══ Records provided ══

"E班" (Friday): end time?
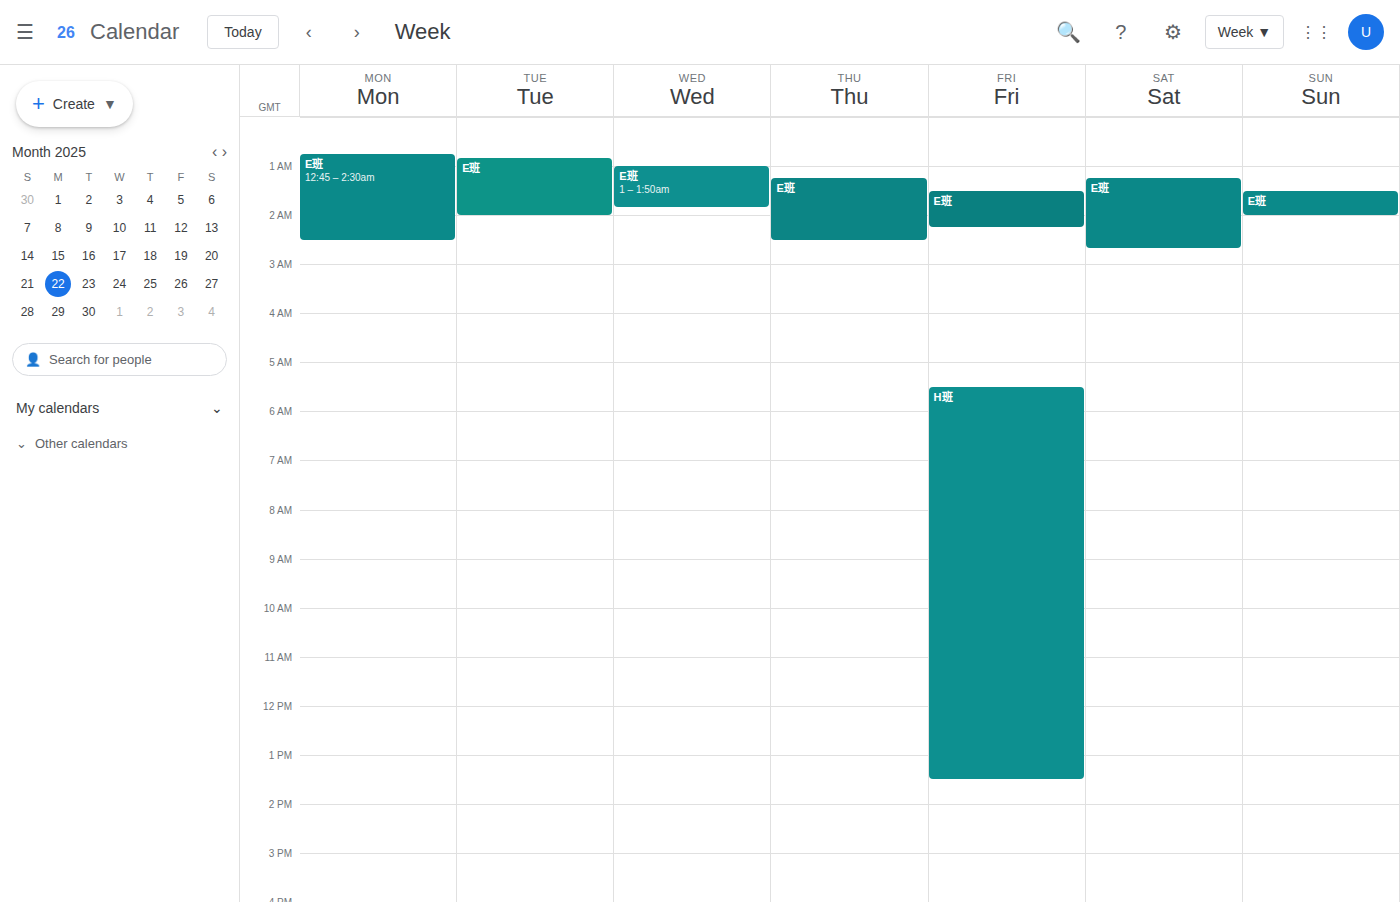
2:15 AM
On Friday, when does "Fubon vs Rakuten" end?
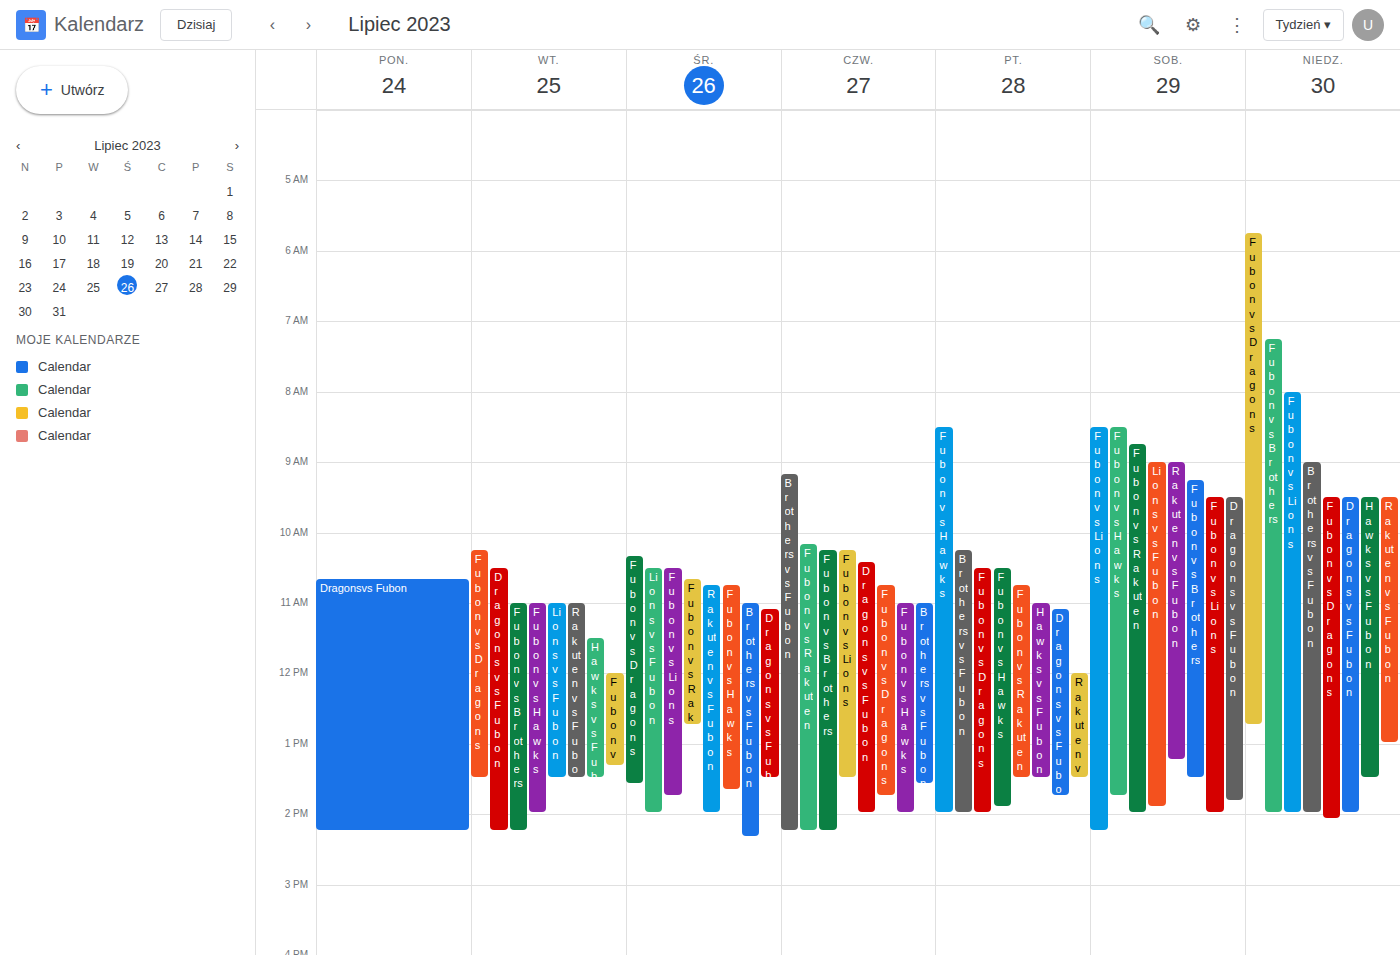
1:30 PM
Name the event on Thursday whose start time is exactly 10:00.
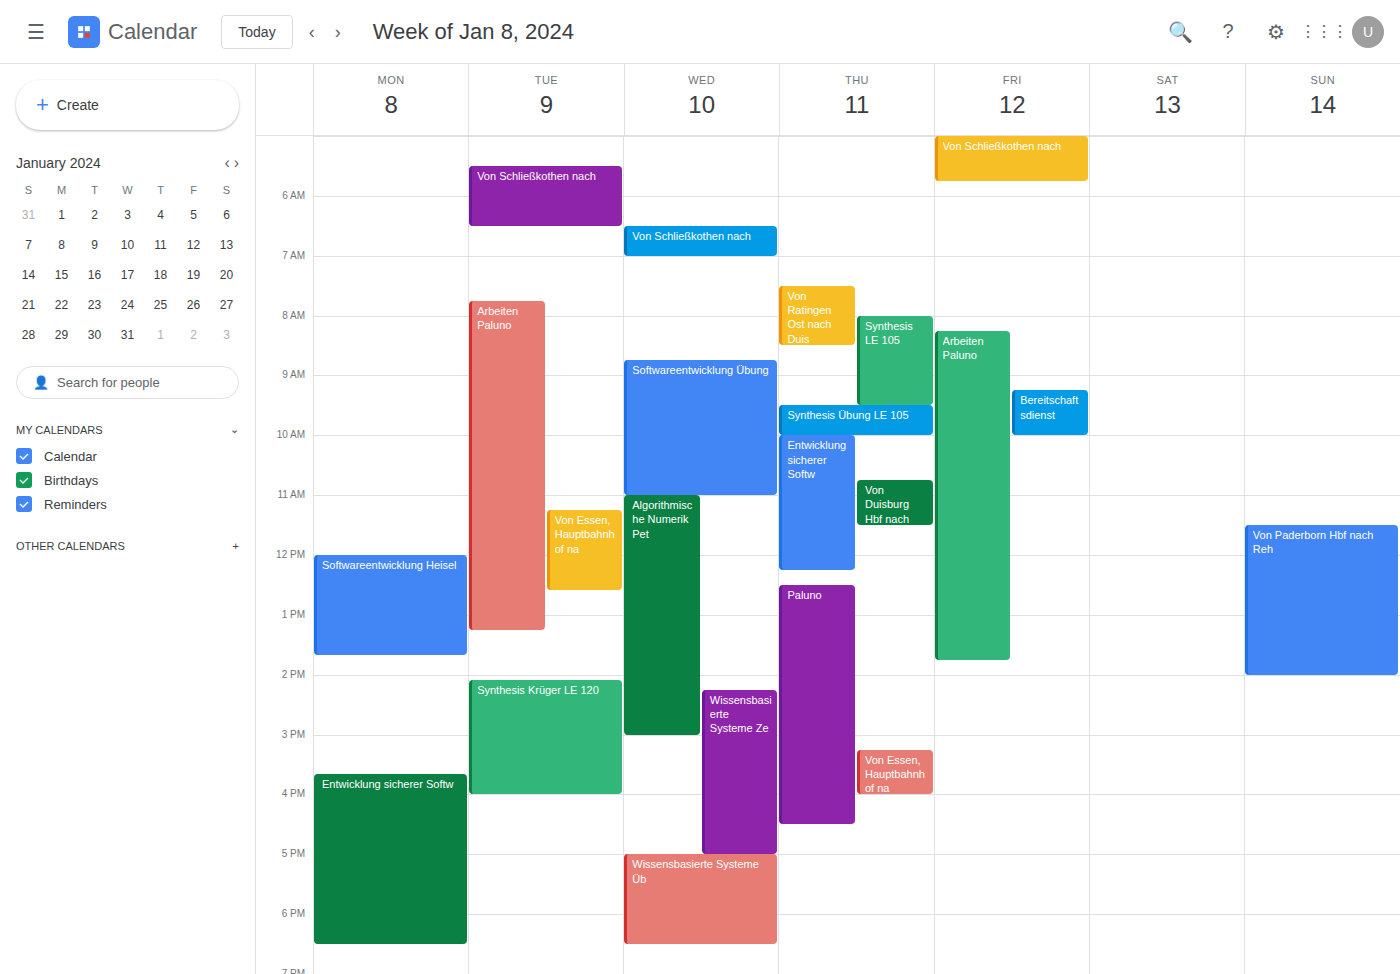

═══

## Set task
Copy all of the data above word for word, but leave the pictures out.

## Task result
"E班" (Friday): end time?
2:15 AM
On Friday, when does "Fubon vs Rakuten" end?
1:30 PM
Name the event on Thursday whose start time is exactly 10:00.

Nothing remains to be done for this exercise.